The onset of COVID-19 ravaged the oil industry and put an abrupt stop to the longest bull market run in history. Oil and gas companies are making massive cuts to combat the low demand as a first step to recovery.
As the re-opening of the global economy slowly picks up steam, some optimists feel the price per barrel could reach $34-$40, though demand is still predicted to fall throughout May. Now that oil prices have been rebounding and worries are being eased by US oil inventories, (increasing by fewer than forecasted) these optimists are currently in the driver’s seat.
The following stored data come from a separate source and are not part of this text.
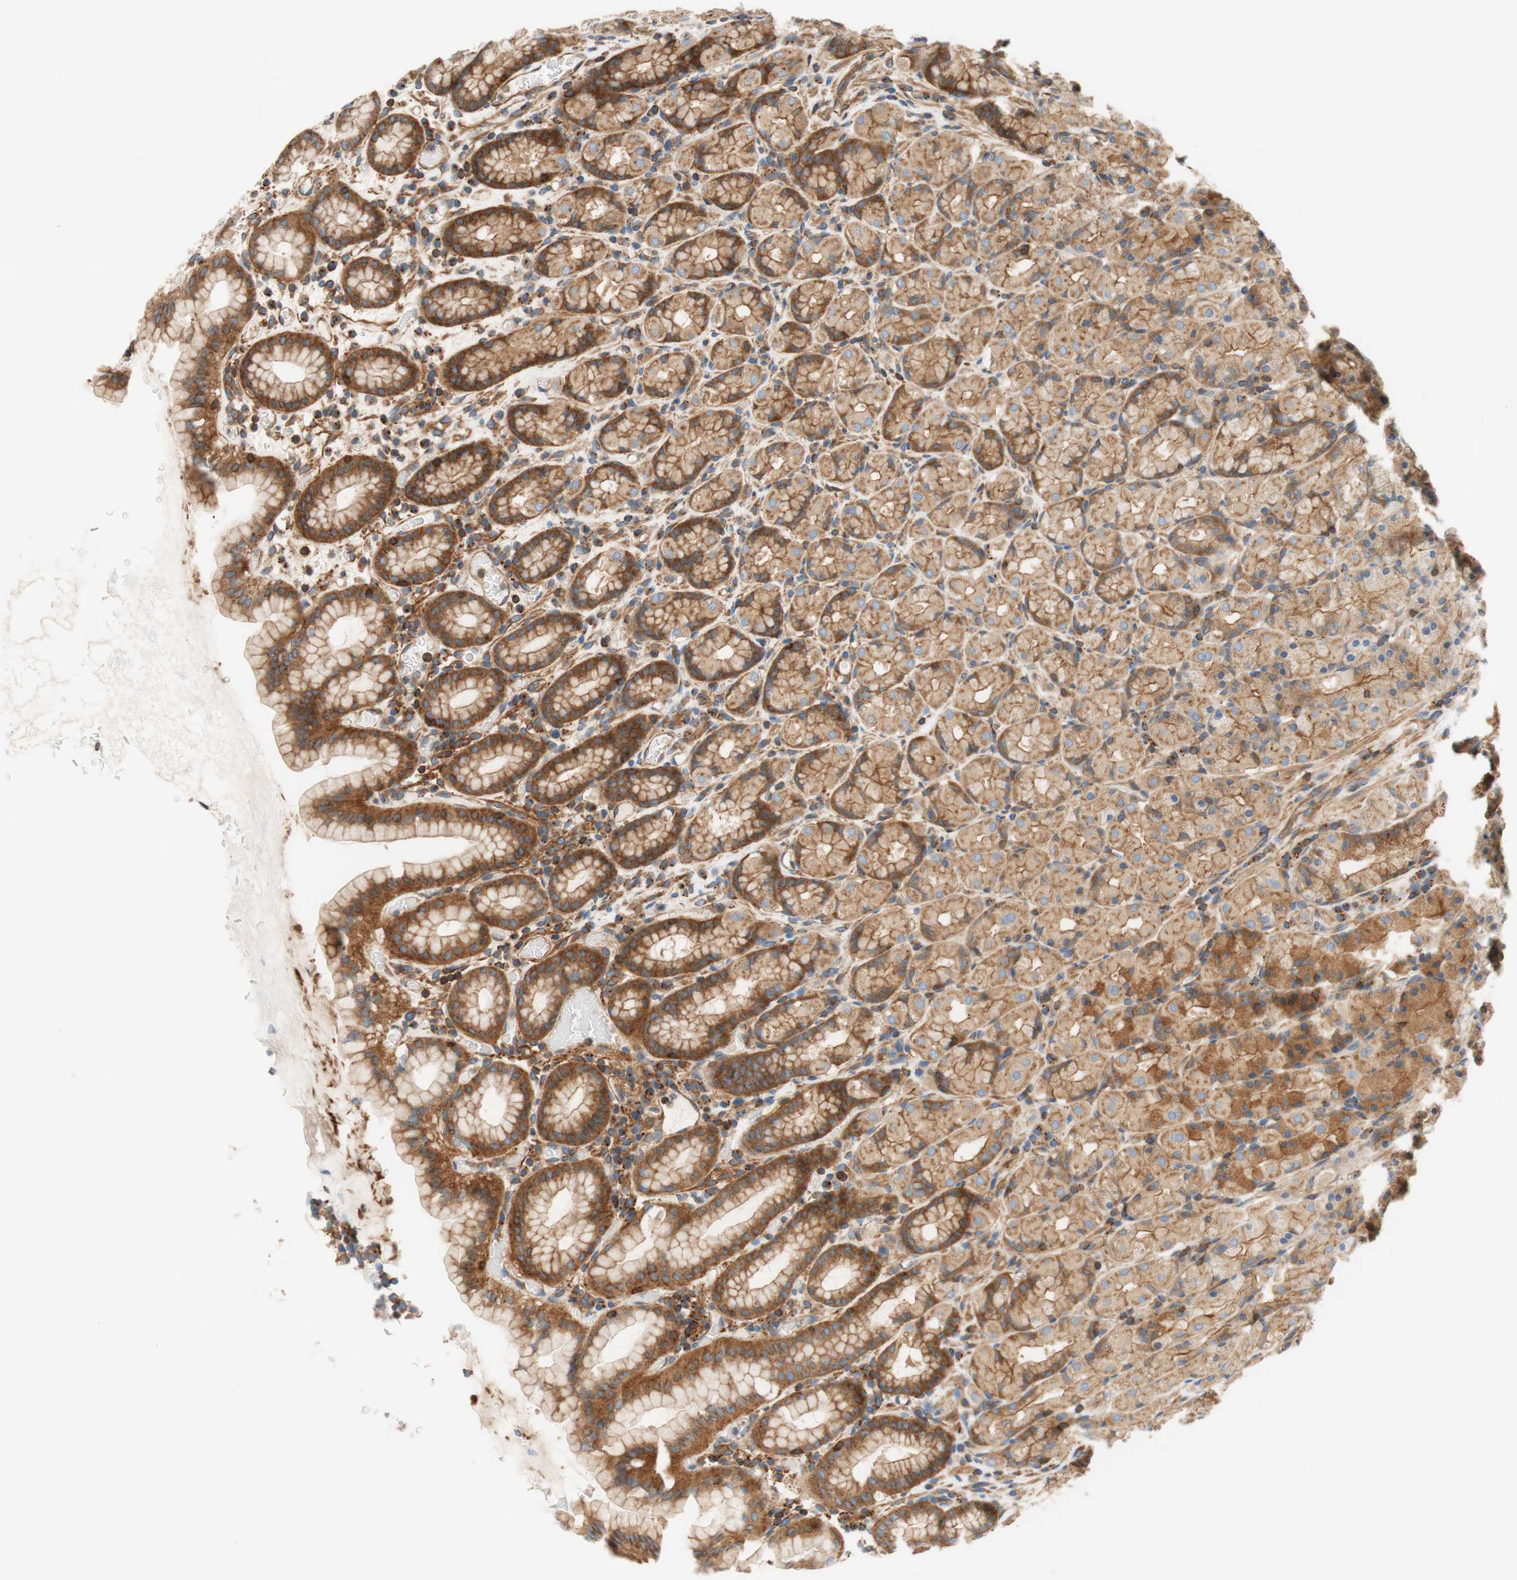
{"staining": {"intensity": "moderate", "quantity": ">75%", "location": "cytoplasmic/membranous"}, "tissue": "stomach", "cell_type": "Glandular cells", "image_type": "normal", "snomed": [{"axis": "morphology", "description": "Normal tissue, NOS"}, {"axis": "topography", "description": "Stomach, upper"}], "caption": "DAB immunohistochemical staining of unremarkable stomach displays moderate cytoplasmic/membranous protein expression in about >75% of glandular cells.", "gene": "VPS26A", "patient": {"sex": "male", "age": 68}}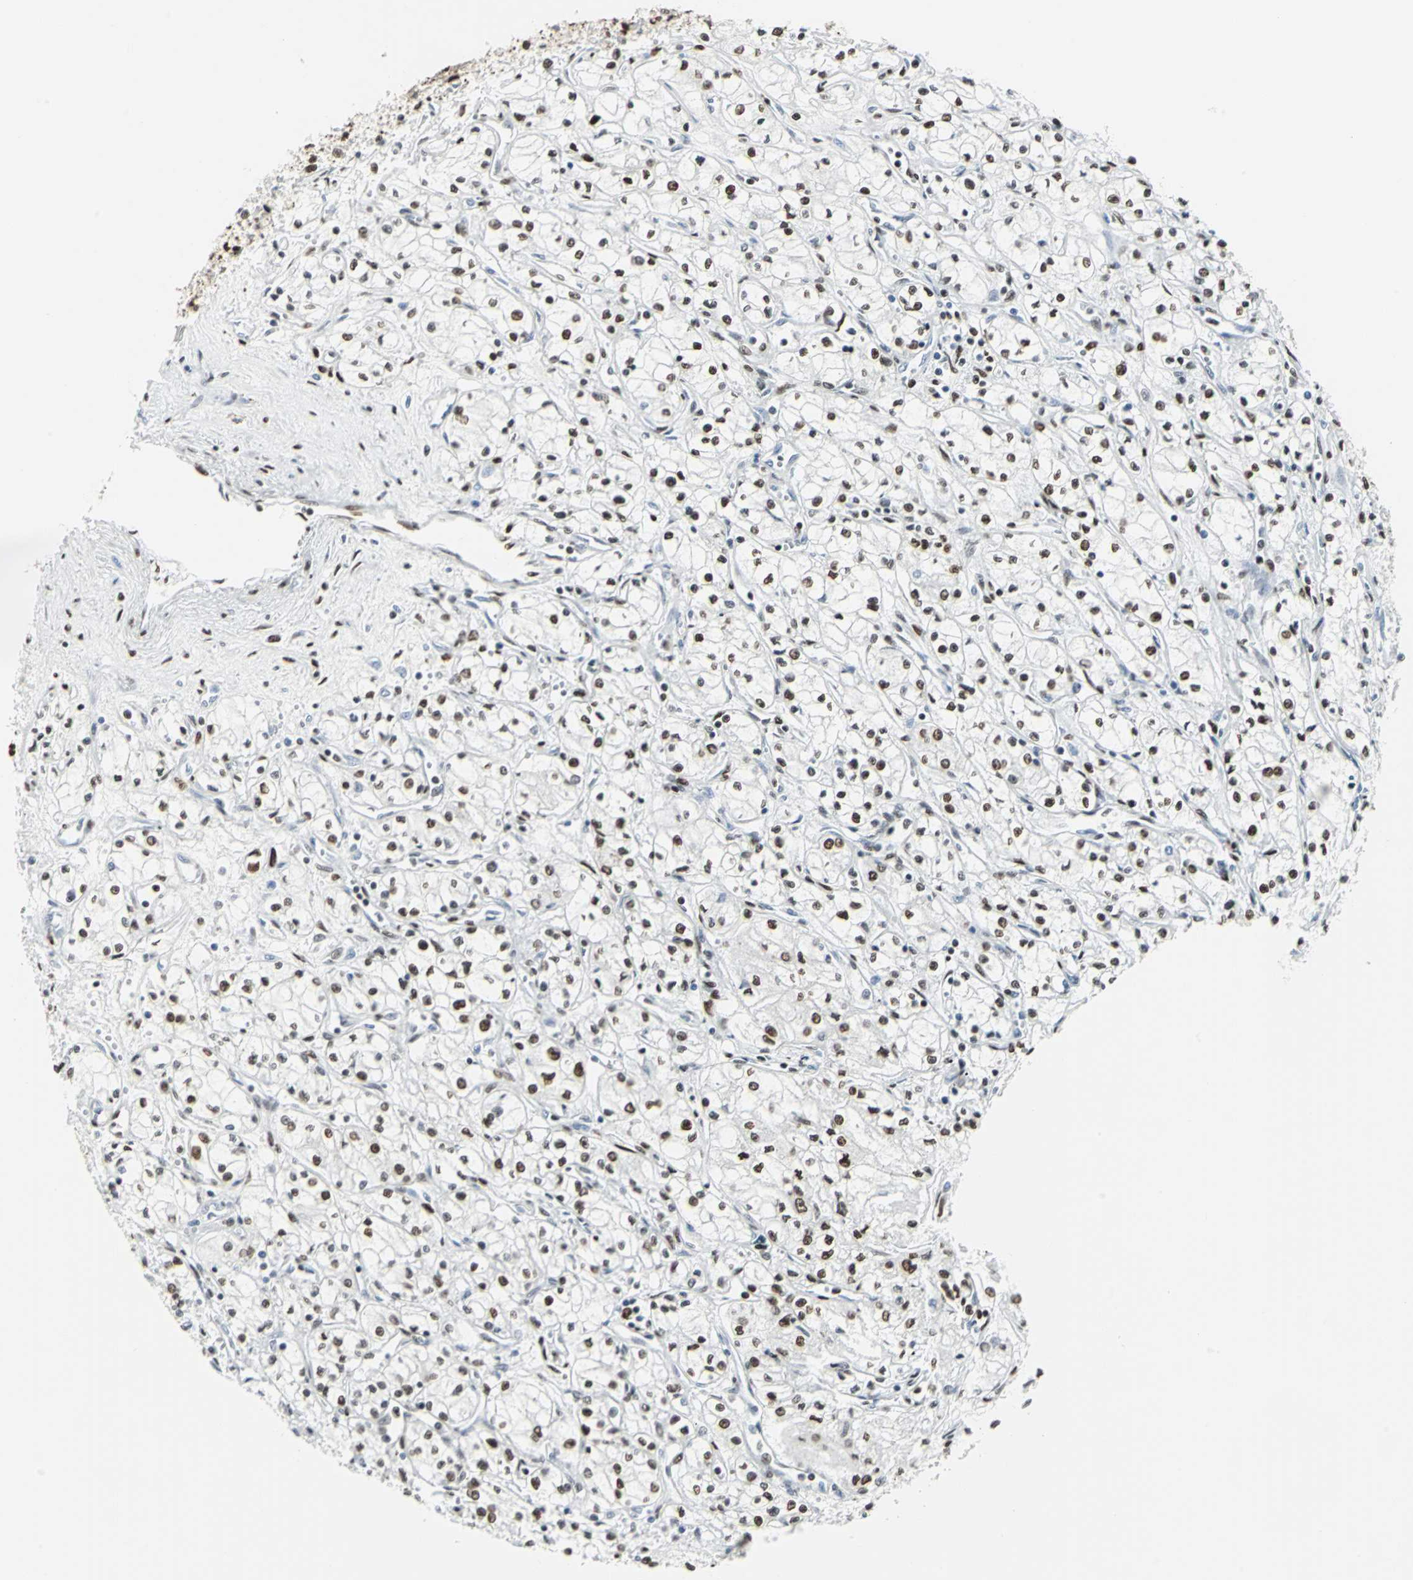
{"staining": {"intensity": "moderate", "quantity": ">75%", "location": "nuclear"}, "tissue": "renal cancer", "cell_type": "Tumor cells", "image_type": "cancer", "snomed": [{"axis": "morphology", "description": "Normal tissue, NOS"}, {"axis": "morphology", "description": "Adenocarcinoma, NOS"}, {"axis": "topography", "description": "Kidney"}], "caption": "IHC (DAB (3,3'-diaminobenzidine)) staining of renal adenocarcinoma demonstrates moderate nuclear protein expression in about >75% of tumor cells.", "gene": "HDAC2", "patient": {"sex": "male", "age": 59}}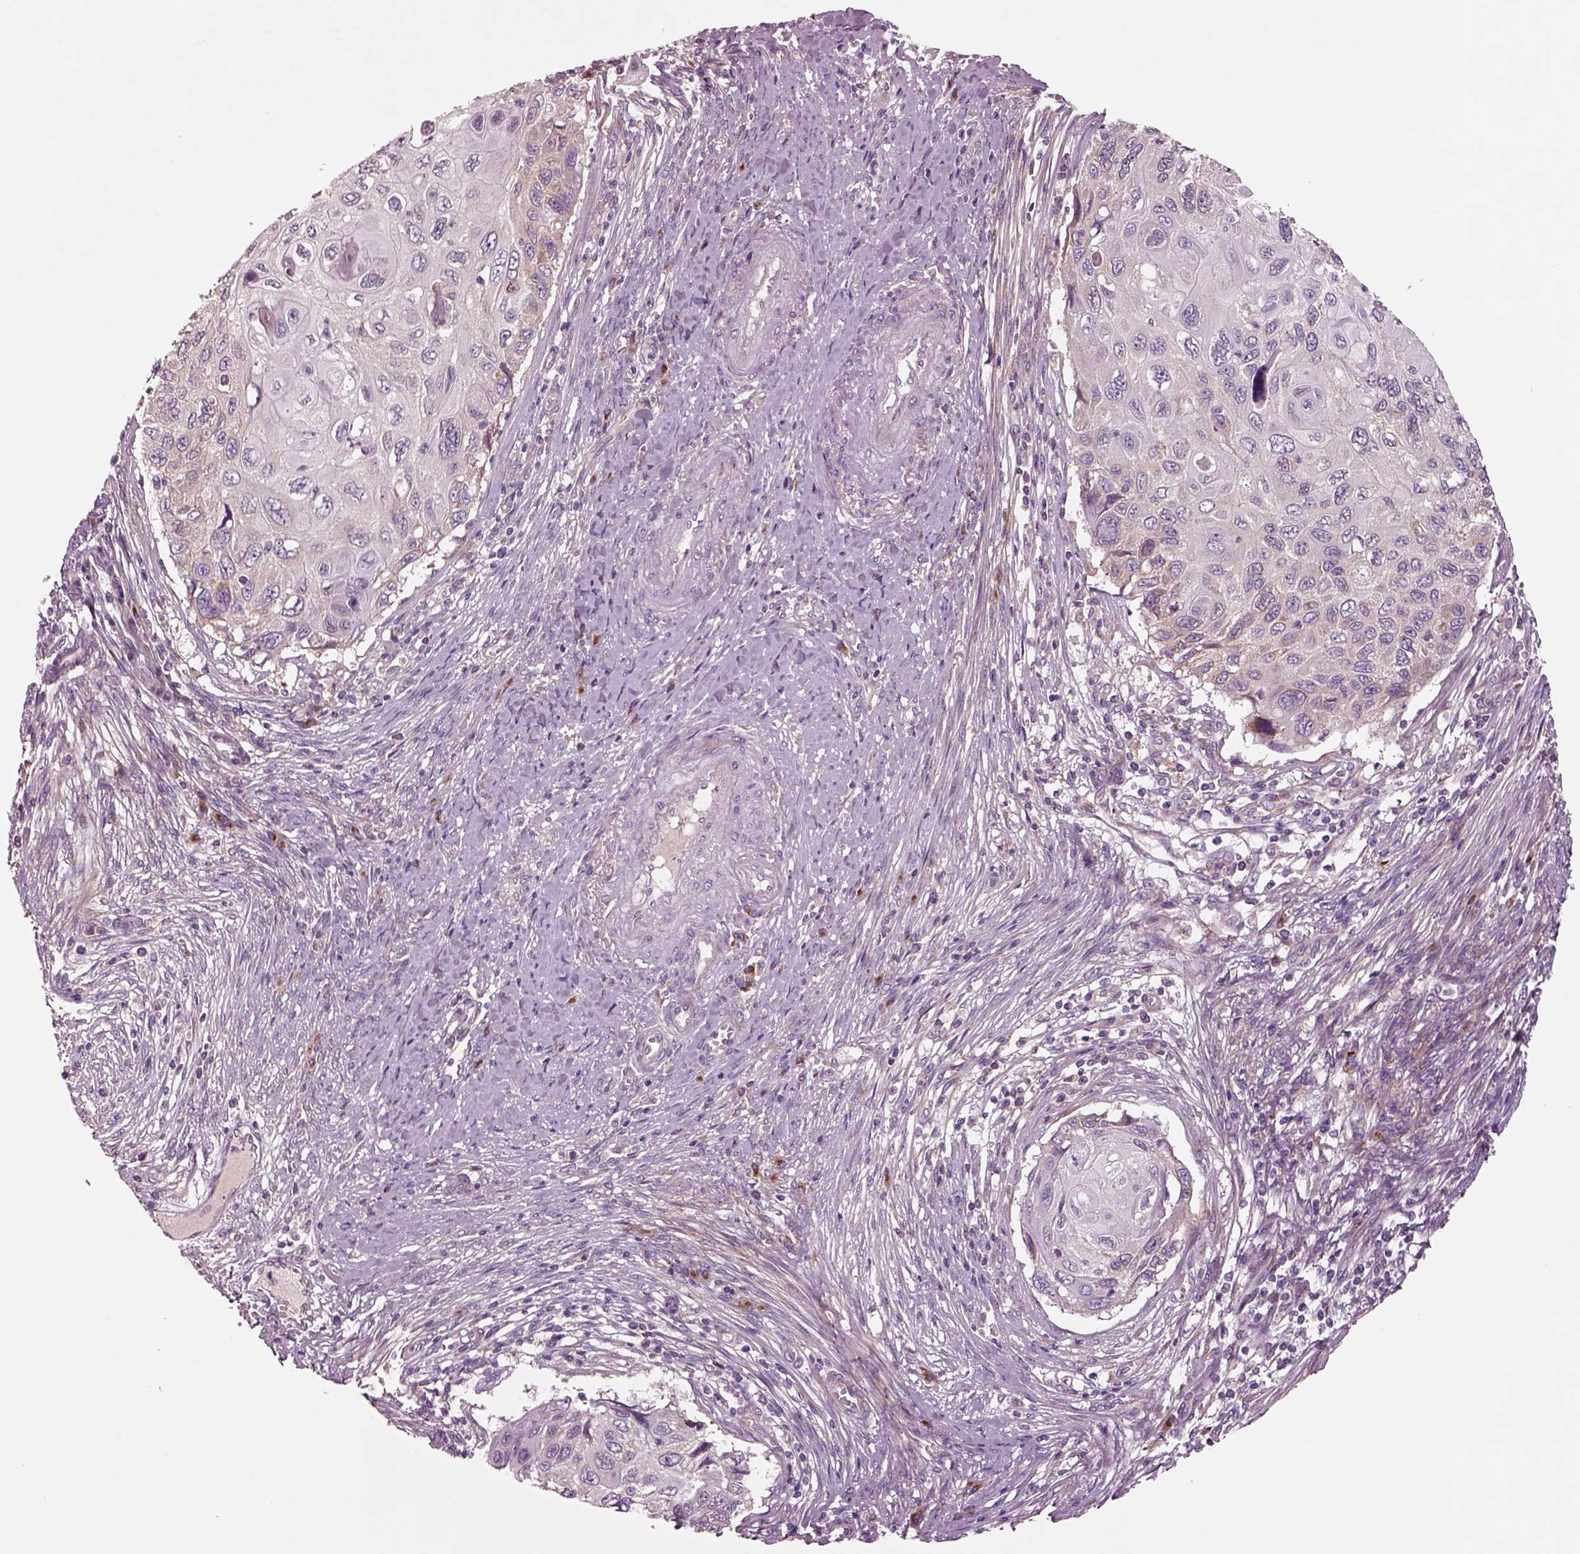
{"staining": {"intensity": "negative", "quantity": "none", "location": "none"}, "tissue": "cervical cancer", "cell_type": "Tumor cells", "image_type": "cancer", "snomed": [{"axis": "morphology", "description": "Squamous cell carcinoma, NOS"}, {"axis": "topography", "description": "Cervix"}], "caption": "Immunohistochemical staining of human cervical squamous cell carcinoma displays no significant staining in tumor cells. (Stains: DAB (3,3'-diaminobenzidine) immunohistochemistry with hematoxylin counter stain, Microscopy: brightfield microscopy at high magnification).", "gene": "SEC23A", "patient": {"sex": "female", "age": 70}}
West Texas Intermediate or WTI, prices settled at $20.06 logging in a 16.8% weekly increase on the NYMEX. Brent crude was up 1.9% at $26.93 a barrel on ICE Futures while contract prices climbed 6.6% last week. This gave way to futures contracts for June delivery and gained traction across the Asia Pacific market which is up to around a 20% increase.
The continued combination of production elimination in non-OPEC oil and the natural oil field production decline rate is dangerous. With the continual decline in demand for crude, during this COVID-19 pandemic, it is stated that ‘Sino-American tensions could produce more headwind for the crude asset. According to Fawad Razaqzada, market analyst for ThinkMarkets, “…it will likely be months before the global supply glut will be reduced given the demand is still very weak. So, oil prices are unlikely to recover meaningfully for a while yet.”